> _Task_:
All of the data, word for word and free of pictures, is the expected result.
(Provided records)
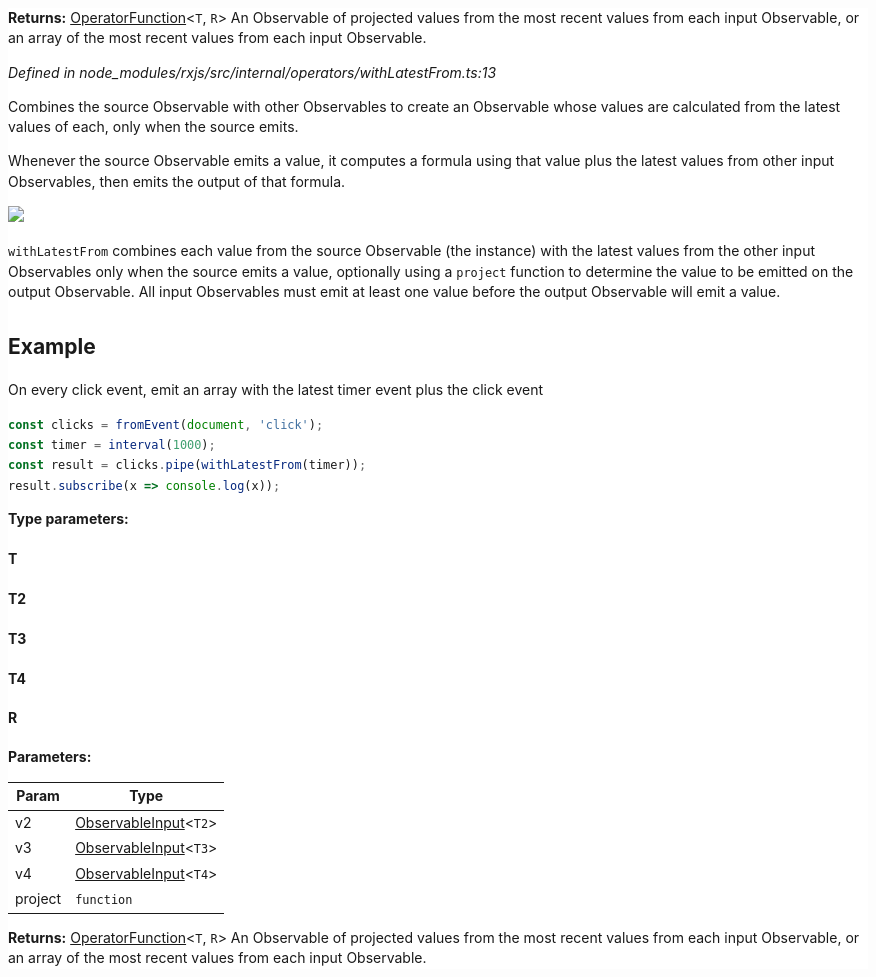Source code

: **Returns:** [OperatorFunction](../interfaces/_node_modules_rxjs_src_internal_types_.operatorfunction.md)<`T`, `R`>
An Observable of projected values from the most recent
values from each input Observable, or an array of the most recent values from
each input Observable.

*Defined in node_modules/rxjs/src/internal/operators/withLatestFrom.ts:13*

Combines the source Observable with other Observables to create an Observable whose values are calculated from the latest values of each, only when the source emits.

Whenever the source Observable emits a value, it computes a formula using that value plus the latest values from other input Observables, then emits the output of that formula.

![](withLatestFrom.png)

`withLatestFrom` combines each value from the source Observable (the instance) with the latest values from the other input Observables only when the source emits a value, optionally using a `project` function to determine the value to be emitted on the output Observable. All input Observables must emit at least one value before the output Observable will emit a value.

Example
-------

On every click event, emit an array with the latest timer event plus the click event

```javascript
const clicks = fromEvent(document, 'click');
const timer = interval(1000);
const result = clicks.pipe(withLatestFrom(timer));
result.subscribe(x => console.log(x));
```

**Type parameters:**

#### T 
#### T2 
#### T3 
#### T4 
#### R 
**Parameters:**

| Param | Type |
| ------ | ------ |
| v2 | [ObservableInput](_node_modules_rxjs_src_internal_types_.md#observableinput)<`T2`> |
| v3 | [ObservableInput](_node_modules_rxjs_src_internal_types_.md#observableinput)<`T3`> |
| v4 | [ObservableInput](_node_modules_rxjs_src_internal_types_.md#observableinput)<`T4`> |
| project | `function` |

**Returns:** [OperatorFunction](../interfaces/_node_modules_rxjs_src_internal_types_.operatorfunction.md)<`T`, `R`>
An Observable of projected values from the most recent
values from each input Observable, or an array of the most recent values from
each input Observable.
(End Provided records)
> _Answer below_:
Source code

: **Returns:** [OperatorFunction](../interfaces/_node_modules_rxjs_src_internal_types_.operatorfunction.md)<`T`, `R`>
An Observable of projected values from the most recent
values from each input Observable, or an array of the most recent values from
each input Observable.

*Defined in node_modules/rxjs/src/internal/operators/withLatestFrom.ts:13*

Combines the source Observable with other Observables to create an Observable whose values are calculated from the latest values of each, only when the source emits.

Whenever the source Observable emits a value, it computes a formula using that value plus the latest values from other input Observables, then emits the output of that formula.

![](withLatestFrom.png)

`withLatestFrom` combines each value from the source Observable (the instance) with the latest values from the other input Observables only when the source emits a value, optionally using a `project` function to determine the value to be emitted on the output Observable. All input Observables must emit at least one value before the output Observable will emit a value.

Example
-------

On every click event, emit an array with the latest timer event plus the click event

```javascript
const clicks = fromEvent(document, 'click');
const timer = interval(1000);
const result = clicks.pipe(withLatestFrom(timer));
result.subscribe(x => console.log(x));
```

**Type parameters:**

#### T 
#### T2 
#### T3 
#### T4 
#### R 
**Parameters:**

| Param | Type |
| ------ | ------ |
| v2 | [ObservableInput](_node_modules_rxjs_src_internal_types_.md#observableinput)<`T2`> |
| v3 | [ObservableInput](_node_modules_rxjs_src_internal_types_.md#observableinput)<`T3`> |
| v4 | [ObservableInput](_node_modules_rxjs_src_internal_types_.md#observableinput)<`T4`> |
| project | `function` |

**Returns:** [OperatorFunction](../interfaces/_node_modules_rxjs_src_internal_types_.operatorfunction.md)<`T`, `R`>
An Observable of projected values from the most recent
values from each input Observable, or an array of the most recent values from
each input Observable.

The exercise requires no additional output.